Exercise aim: Each entry below should be reproduced character for character.

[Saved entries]

· · ·

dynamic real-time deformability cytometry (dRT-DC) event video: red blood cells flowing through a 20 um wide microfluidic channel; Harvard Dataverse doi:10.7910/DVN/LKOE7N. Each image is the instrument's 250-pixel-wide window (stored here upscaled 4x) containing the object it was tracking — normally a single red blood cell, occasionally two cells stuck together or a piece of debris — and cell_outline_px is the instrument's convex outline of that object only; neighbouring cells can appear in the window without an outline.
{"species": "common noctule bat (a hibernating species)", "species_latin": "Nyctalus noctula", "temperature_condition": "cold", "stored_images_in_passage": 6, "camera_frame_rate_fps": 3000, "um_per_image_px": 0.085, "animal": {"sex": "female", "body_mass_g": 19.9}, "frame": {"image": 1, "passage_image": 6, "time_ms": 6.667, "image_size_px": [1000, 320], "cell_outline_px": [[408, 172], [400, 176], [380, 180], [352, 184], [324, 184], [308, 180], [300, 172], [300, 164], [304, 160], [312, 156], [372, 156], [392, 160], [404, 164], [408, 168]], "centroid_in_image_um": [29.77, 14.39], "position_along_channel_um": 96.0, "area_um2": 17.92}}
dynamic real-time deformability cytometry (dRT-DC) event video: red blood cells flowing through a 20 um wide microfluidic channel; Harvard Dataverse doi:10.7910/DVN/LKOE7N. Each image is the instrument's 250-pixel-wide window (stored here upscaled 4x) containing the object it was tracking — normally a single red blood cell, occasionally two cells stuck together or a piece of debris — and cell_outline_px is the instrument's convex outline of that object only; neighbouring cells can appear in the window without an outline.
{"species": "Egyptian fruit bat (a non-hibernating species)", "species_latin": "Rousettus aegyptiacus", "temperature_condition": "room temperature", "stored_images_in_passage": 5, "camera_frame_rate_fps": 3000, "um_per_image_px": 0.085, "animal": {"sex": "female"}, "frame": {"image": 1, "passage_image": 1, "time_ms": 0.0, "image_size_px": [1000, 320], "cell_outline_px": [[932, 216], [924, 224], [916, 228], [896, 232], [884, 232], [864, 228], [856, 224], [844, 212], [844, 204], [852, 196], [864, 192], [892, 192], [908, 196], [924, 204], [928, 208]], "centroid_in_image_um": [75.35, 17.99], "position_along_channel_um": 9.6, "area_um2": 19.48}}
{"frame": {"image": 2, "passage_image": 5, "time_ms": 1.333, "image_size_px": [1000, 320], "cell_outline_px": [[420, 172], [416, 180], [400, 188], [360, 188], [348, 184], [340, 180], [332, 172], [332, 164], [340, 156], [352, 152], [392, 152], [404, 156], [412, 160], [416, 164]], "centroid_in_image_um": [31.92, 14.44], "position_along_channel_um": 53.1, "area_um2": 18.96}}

· · ·

Written answer:
dynamic real-time deformability cytometry (dRT-DC) event video: red blood cells flowing through a 20 um wide microfluidic channel; Harvard Dataverse doi:10.7910/DVN/LKOE7N. Each image is the instrument's 250-pixel-wide window (stored here upscaled 4x) containing the object it was tracking — normally a single red blood cell, occasionally two cells stuck together or a piece of debris — and cell_outline_px is the instrument's convex outline of that object only; neighbouring cells can appear in the window without an outline.
{"species": "common noctule bat (a hibernating species)", "species_latin": "Nyctalus noctula", "temperature_condition": "cold", "stored_images_in_passage": 6, "camera_frame_rate_fps": 3000, "um_per_image_px": 0.085, "animal": {"sex": "female", "body_mass_g": 19.9}, "frame": {"image": 1, "passage_image": 6, "time_ms": 6.667, "image_size_px": [1000, 320], "cell_outline_px": [[408, 172], [400, 176], [380, 180], [352, 184], [324, 184], [308, 180], [300, 172], [300, 164], [304, 160], [312, 156], [372, 156], [392, 160], [404, 164], [408, 168]], "centroid_in_image_um": [29.77, 14.39], "position_along_channel_um": 96.0, "area_um2": 17.92}}
dynamic real-time deformability cytometry (dRT-DC) event video: red blood cells flowing through a 20 um wide microfluidic channel; Harvard Dataverse doi:10.7910/DVN/LKOE7N. Each image is the instrument's 250-pixel-wide window (stored here upscaled 4x) containing the object it was tracking — normally a single red blood cell, occasionally two cells stuck together or a piece of debris — and cell_outline_px is the instrument's convex outline of that object only; neighbouring cells can appear in the window without an outline.
{"species": "Egyptian fruit bat (a non-hibernating species)", "species_latin": "Rousettus aegyptiacus", "temperature_condition": "room temperature", "stored_images_in_passage": 5, "camera_frame_rate_fps": 3000, "um_per_image_px": 0.085, "animal": {"sex": "female"}, "frame": {"image": 1, "passage_image": 1, "time_ms": 0.0, "image_size_px": [1000, 320], "cell_outline_px": [[932, 216], [924, 224], [916, 228], [896, 232], [884, 232], [864, 228], [856, 224], [844, 212], [844, 204], [852, 196], [864, 192], [892, 192], [908, 196], [924, 204], [928, 208]], "centroid_in_image_um": [75.35, 17.99], "position_along_channel_um": 9.6, "area_um2": 19.48}}
{"frame": {"image": 2, "passage_image": 5, "time_ms": 1.333, "image_size_px": [1000, 320], "cell_outline_px": [[420, 172], [416, 180], [400, 188], [360, 188], [348, 184], [340, 180], [332, 172], [332, 164], [340, 156], [352, 152], [392, 152], [404, 156], [412, 160], [416, 164]], "centroid_in_image_um": [31.92, 14.44], "position_along_channel_um": 53.1, "area_um2": 18.96}}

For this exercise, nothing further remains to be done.